На пяти этажах особняка на Парк-авеню, где обосновалась империя Аттилио, можно было найти все, что могло бы достойным образом украсить заплывшие жиром телеса шестидесятилетних матрон с тугим кошельком. На первом этаже располагался выставочный зал, по которому неслышно скользили одетые с иголочки, красивые, внимательные юноши. В их обязанности входило принимать клиентов. На втором и третьем размещались примерочные. Четвертый этаж занимали парикмахеры, фотографы, гримеры, закройщики и манекенщицы, — стройные бледные куколки, закутанные в несвежие пеньюары. Но когда наступал их час, они перевоплощались в сверкающих загадочных бабочек и на подмостках в безжалостном свете юпитеров выглядели полупризрачными, почти нереальными.

На пятом этаже царила иная атмосфера. Здесь изготавливались и подгонялись известные всему миру модели Аттилио, и попасть сюда можно было только через потайную дверь. Через нее-то и входили рабочие, прежде чем отметить время прихода. Центр управления находился на втором этаже, что позволяло Джованни неожиданно появляться везде и в любое время. Он вмешивался во все и вся, обострял отношения, хвалил одних, разнося в пух и прах других.

Когда-то, двадцать лет назад, Аттилио приехал в Штаты из маленькой итальянской деревушки без гроша в кармане. Его родители были простыми крестьянами, многие поколения женщин в их семье одевались в платья, выкроенные ножом из грубой черной ткани.

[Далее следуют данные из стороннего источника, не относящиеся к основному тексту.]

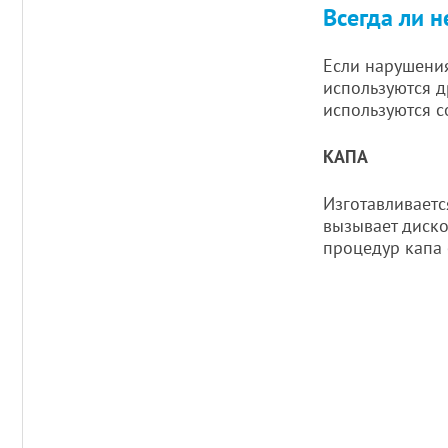
Всегда ли 
Если нарушения
используются д
используются с
КАПА
Изготавливаетс
вызывает диско
процедур капа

Джованни стал королем моды, Гением, как его окрестили журналисты. Он диктовал свои законы женщинам всего мира, а через них и их мужьям. Если он решал, что пришло время носить короткие платья, в Париже, Риме и Токио можно было услышать лихорадочное позвякивание ножниц. Если ему хотелось, модными становились длинные одеяния. Никто не смел ему противоречить. Малейший каприз Гения превращался в диктат. Разумеется, он был мультимиллионером. Триста два раздельных контракта разрешали производителям во многих странах мира использовать его торговый знак, разумеется, за огромные отчисления. Но в душе Аттилио был меценатом и тратил огромные деньги на начинающих художников, музыкантов, актеров, писателей или просто на молоденьких парнишек с торговых судов, которых он отыскивал, бродя у доков. На такие прогулки Гений выбирался, как правило, в обычном костюме, но иногда позволял себе превращаться в сказочного персонажа, нацепив белый парик и куртку с воротником из роскошной чернобурки.